Little Paul, Dorward Martina, Gralton Sarah, Hammerton Louise, Pillinger John, White Peter, Moore Michael, McKenna Jim, Payne Sheila
Primary Medical Care, University of Southampton, Aldermoor Health Centre Practice, Southampton.
Br J Gen Pract. 2004 Mar;54(500):189-95.
Physical activity is a major modifiable risk factor for cardiovascular disease, but it is unclear what combination of feasible approaches, using existing resources in primary care, work best to initiate increased physical activity.
To assess three approaches to initiate increased physical activity.
Randomised controlled (2 X 2 X 2) factorial trial.
Four general practices.
One hundred and fifty-one sedentary patients with computer documented risk factors for cardiovascular disease were randomised to eight groups defined by three factors: prescription by general practitioners (GPs) for brisk exercise not requiring a leisure facility (for example, walking) 30 minutes per day, 5 days per week; counselling by practice nurses, based on psychological theory to modify intentions and perceived control of behaviour, and using behavioural implementation techniques (for example, contracting, 'rehearsal'); use of the Health Education Authority booklet 'Getting active, feeling fit'.
Single interventions had modest effects. There was a trend from the least intensive interventions (control +/- booklet) to the more intensive interventions (prescription and counselling combined +/- booklet) for both increased physical activity and fitness (test for trend, P = 0.02 and P = 0.05, respectively). Only with the most intense intervention (prescription and counselling combined) were there significant increases in both physical activity and fitness from baseline (Godin score = 14.4, 95% confidence interval [CI] = 7.8 to 21, which was equivalent to three 15-minute sessions of brisk exercise and a 6-minute walking distance = 28.5 m, respectively, 95% CI = 11.1 to 45.8). Counselling only made a difference among those individuals with lower intention at baseline.
Feasible interventions using available staff, which combine exercise prescription and counselling explicitly based on psychological theory, can probably initiate important increases in physical activity.
身体活动是心血管疾病的一个主要可改变风险因素,但尚不清楚利用初级保健现有资源的可行方法的何种组合,能最有效地促使身体活动增加。
评估三种促使身体活动增加的方法。
随机对照(2×2×2)析因试验。
四家普通诊所。
151名久坐不动且有计算机记录的心血管疾病风险因素的患者被随机分为八组,由三个因素定义:全科医生(GP)开具的无需休闲设施的轻快运动处方(例如,每天步行30分钟,每周5天);执业护士基于心理理论进行的咨询,以改变行为意图和感知行为控制,并使用行为实施技巧(例如,签订契约、“预演”);使用健康教育当局的宣传册《动起来,保持健康》。

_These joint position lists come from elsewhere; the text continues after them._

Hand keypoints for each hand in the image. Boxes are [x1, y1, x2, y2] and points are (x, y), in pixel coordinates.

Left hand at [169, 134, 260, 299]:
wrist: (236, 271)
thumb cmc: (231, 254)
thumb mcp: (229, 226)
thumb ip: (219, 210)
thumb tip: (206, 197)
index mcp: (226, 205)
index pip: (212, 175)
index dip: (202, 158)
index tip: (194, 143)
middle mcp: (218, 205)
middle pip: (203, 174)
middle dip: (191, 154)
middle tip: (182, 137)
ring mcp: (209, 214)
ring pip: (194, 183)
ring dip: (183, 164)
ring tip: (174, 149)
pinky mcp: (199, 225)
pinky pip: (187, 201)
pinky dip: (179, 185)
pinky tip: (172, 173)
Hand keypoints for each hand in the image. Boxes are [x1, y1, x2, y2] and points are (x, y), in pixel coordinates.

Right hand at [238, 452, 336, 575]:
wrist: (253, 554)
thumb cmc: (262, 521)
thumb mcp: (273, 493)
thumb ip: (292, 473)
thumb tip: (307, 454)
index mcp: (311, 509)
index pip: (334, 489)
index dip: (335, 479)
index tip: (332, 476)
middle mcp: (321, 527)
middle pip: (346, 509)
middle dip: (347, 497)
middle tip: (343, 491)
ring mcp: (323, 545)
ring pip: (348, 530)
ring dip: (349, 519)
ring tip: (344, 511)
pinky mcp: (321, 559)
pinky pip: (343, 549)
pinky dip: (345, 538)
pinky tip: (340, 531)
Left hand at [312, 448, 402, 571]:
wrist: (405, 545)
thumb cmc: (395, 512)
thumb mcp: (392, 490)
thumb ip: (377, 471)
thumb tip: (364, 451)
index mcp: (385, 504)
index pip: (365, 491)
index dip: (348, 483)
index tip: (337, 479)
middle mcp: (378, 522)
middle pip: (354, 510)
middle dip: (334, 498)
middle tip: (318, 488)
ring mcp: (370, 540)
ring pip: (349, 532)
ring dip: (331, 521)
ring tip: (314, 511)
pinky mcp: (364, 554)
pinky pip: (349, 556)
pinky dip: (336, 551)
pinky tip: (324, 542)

单一干预效果不明显。从强度最低的干预(对照组±宣传册)到强度更高的干预(处方与咨询相结合±宣传册),身体活动和健康状况均呈现出一种趋势(趋势检验,P值分别为0.02和0.05)。只有采用强度最大的干预(处方与咨询相结合),身体活动和健康状况才从基线水平显著增加(戈丁评分=14.4,95%置信区间[CI]=7.8至21,这相当于三次15分钟的轻快运动,步行距离增加6分钟=28.5米,95%CI=11.1至45.8)。咨询仅在基线时意愿较低的个体中产生了差异。
利用现有工作人员进行的可行干预,结合基于心理理论的运动处方和咨询,可能会促使身体活动显著增加。